■ **YOUR OBJECTIVE**
Quote the stretch of lines from the one containing "time: 10:50" through the one containing "time: 10:41", both ends included, and leave the pictures out of your answer.

■ **DATA ENTRIES**
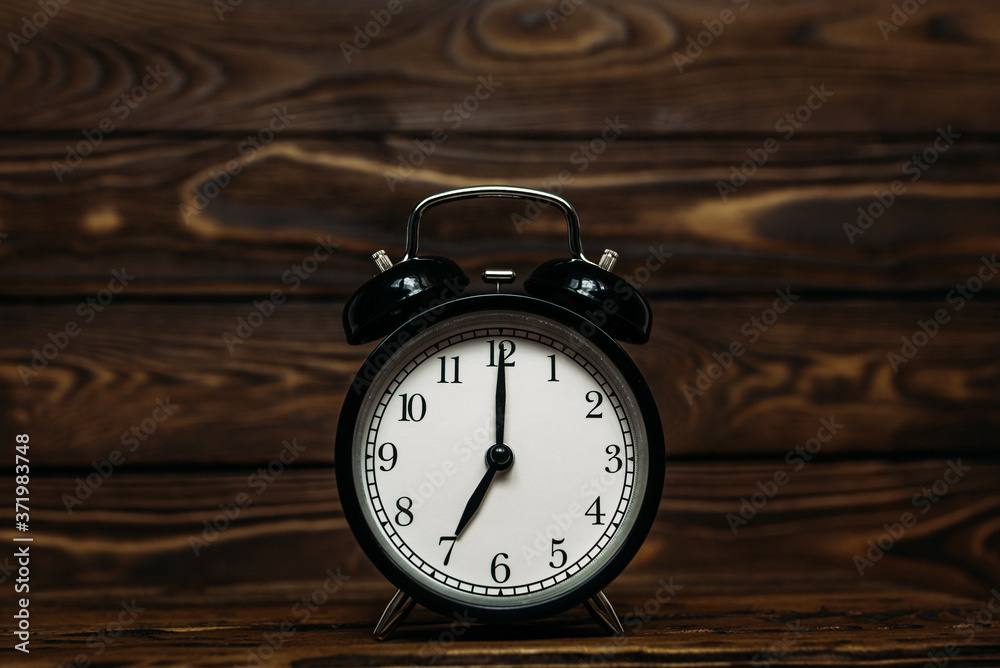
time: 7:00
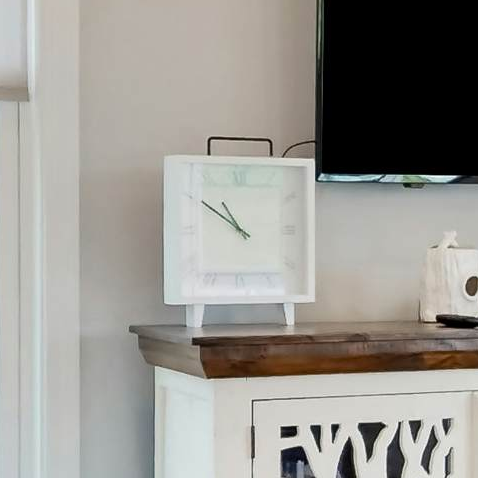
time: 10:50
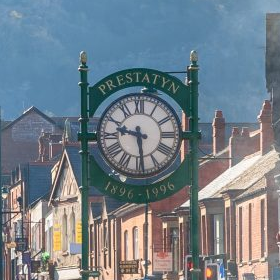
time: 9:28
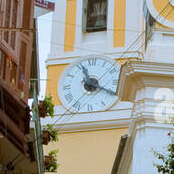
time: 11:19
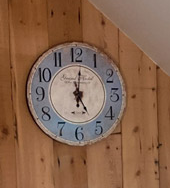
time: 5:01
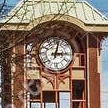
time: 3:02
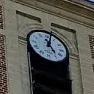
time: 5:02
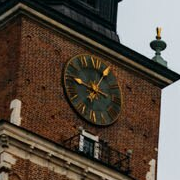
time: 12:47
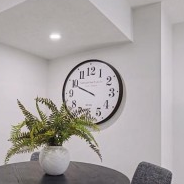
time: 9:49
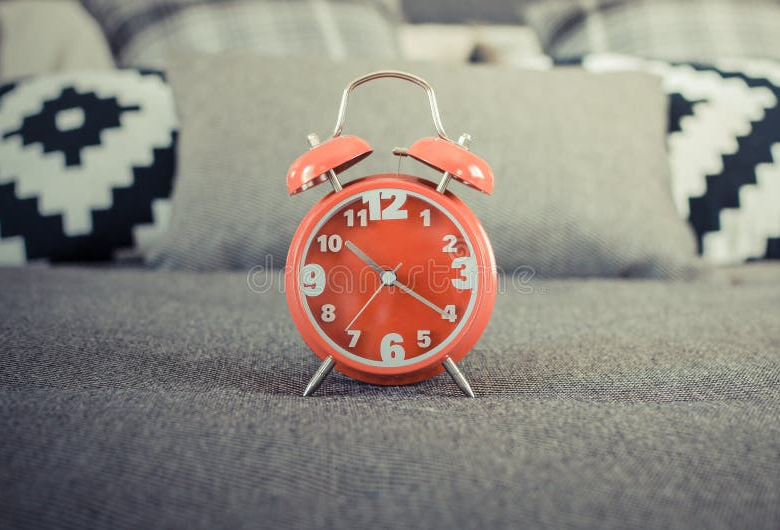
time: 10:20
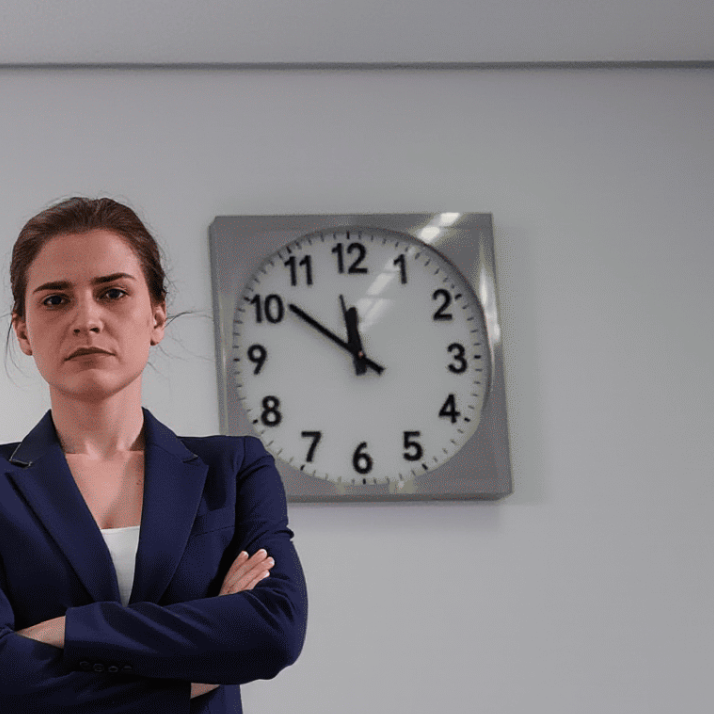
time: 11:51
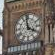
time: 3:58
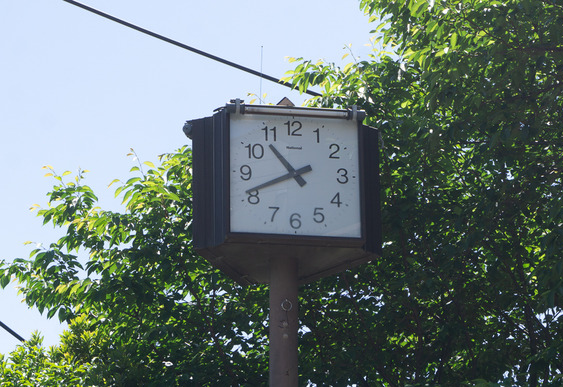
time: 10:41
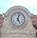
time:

* * *

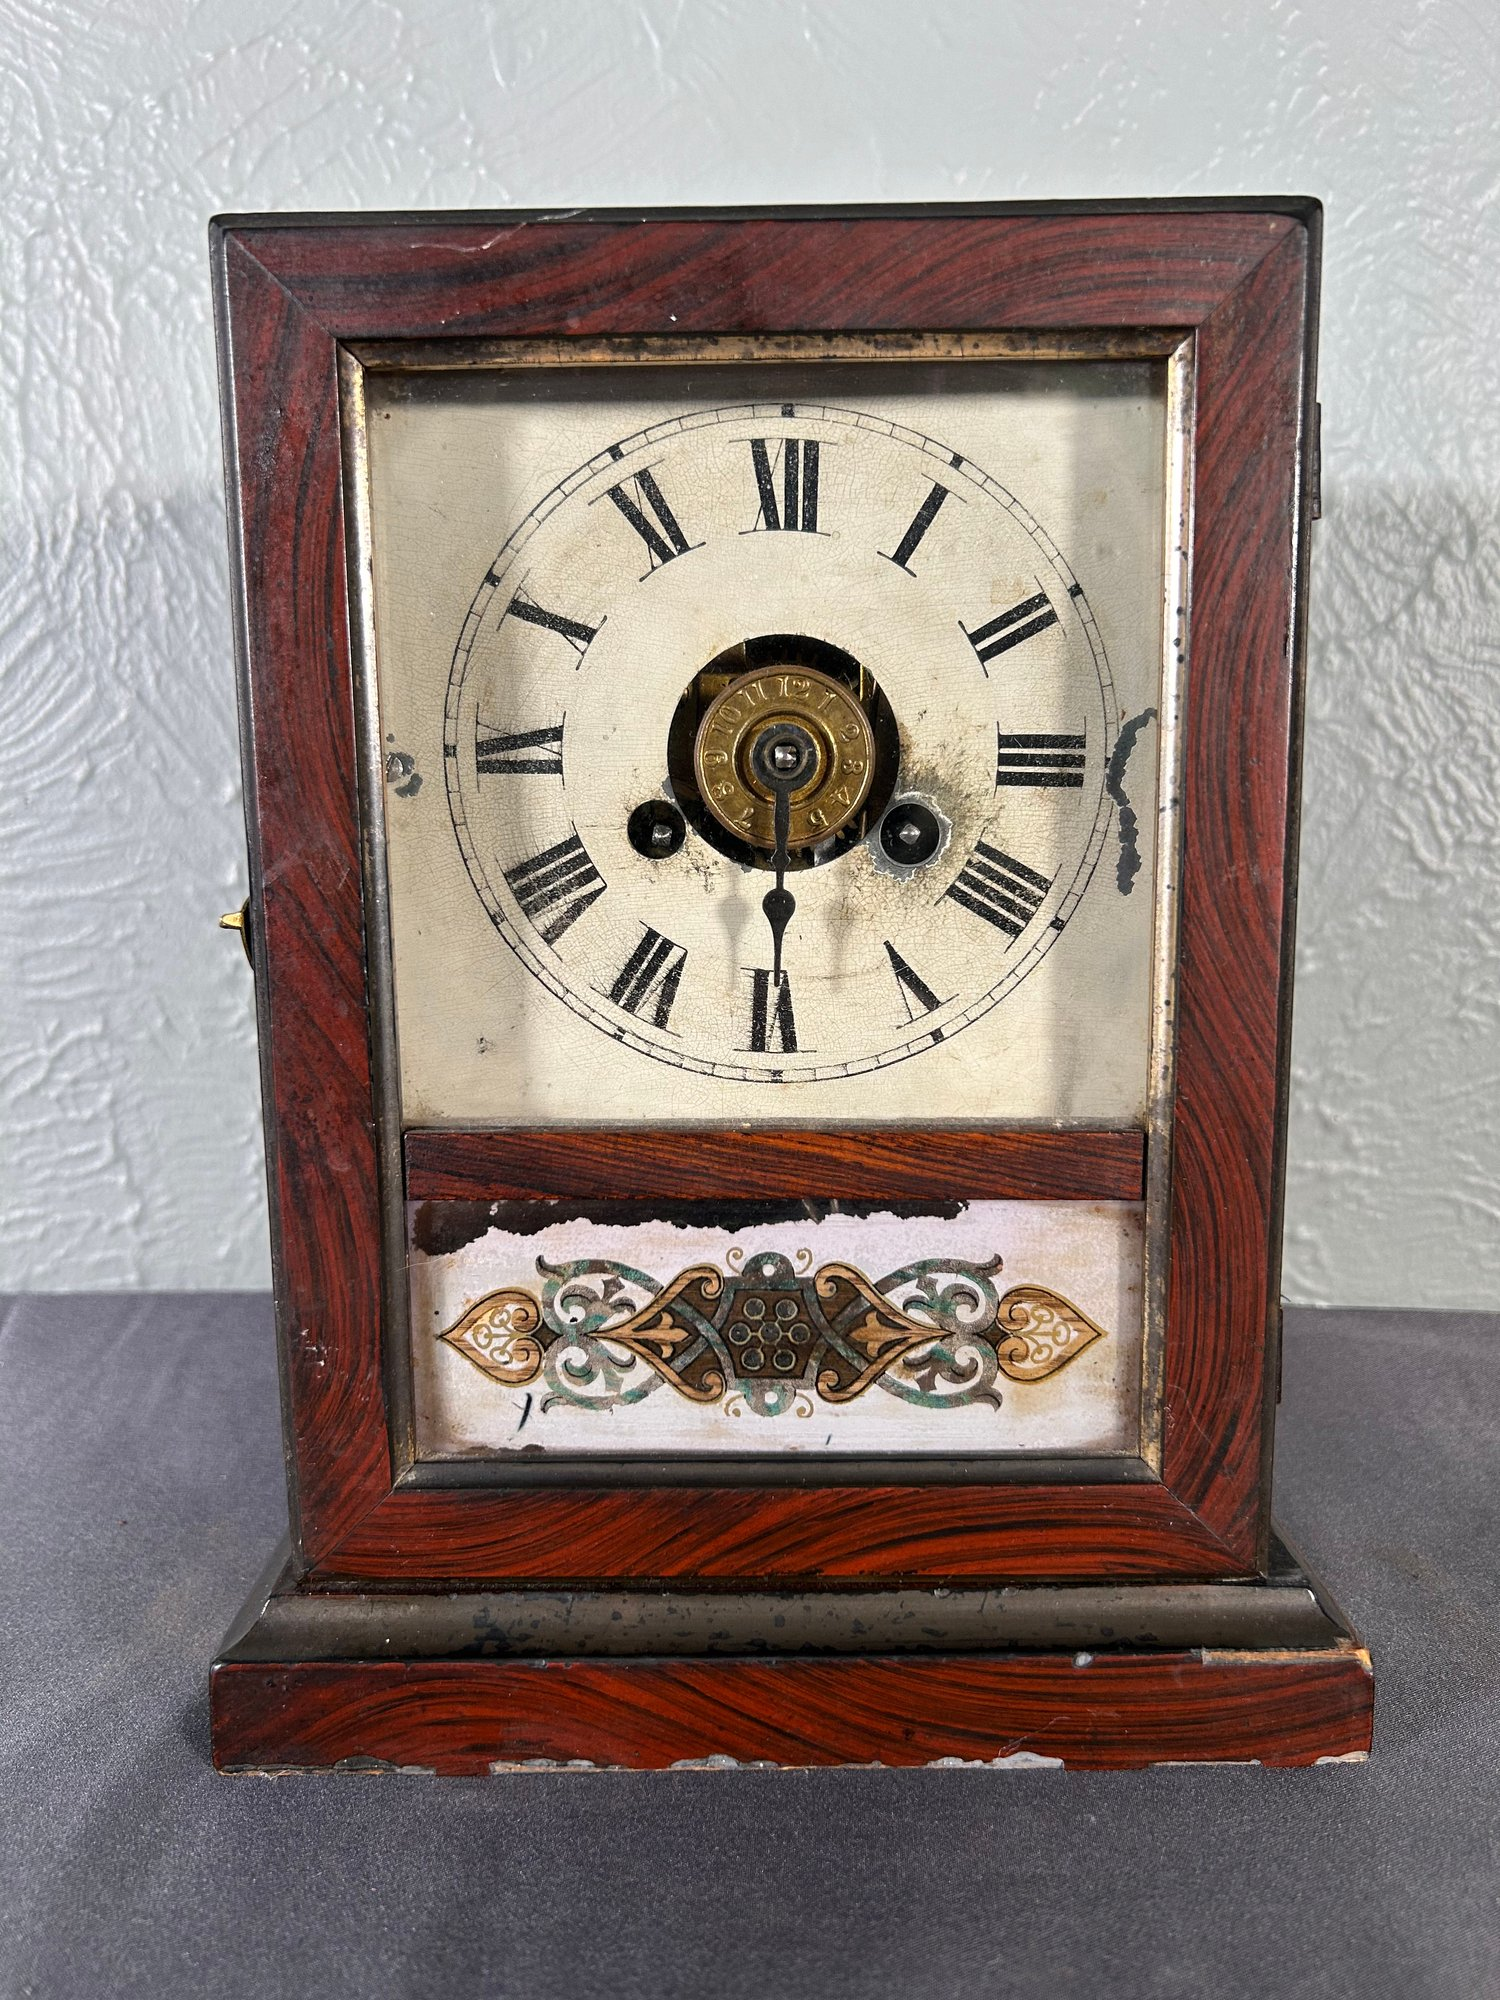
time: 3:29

■ **RESULT FOR THIS TASK**
time: 10:50
time: 9:28
time: 11:19
time: 5:01
time: 3:02
time: 5:02
time: 12:47
time: 9:49
time: 10:20
time: 11:51
time: 3:58
time: 10:41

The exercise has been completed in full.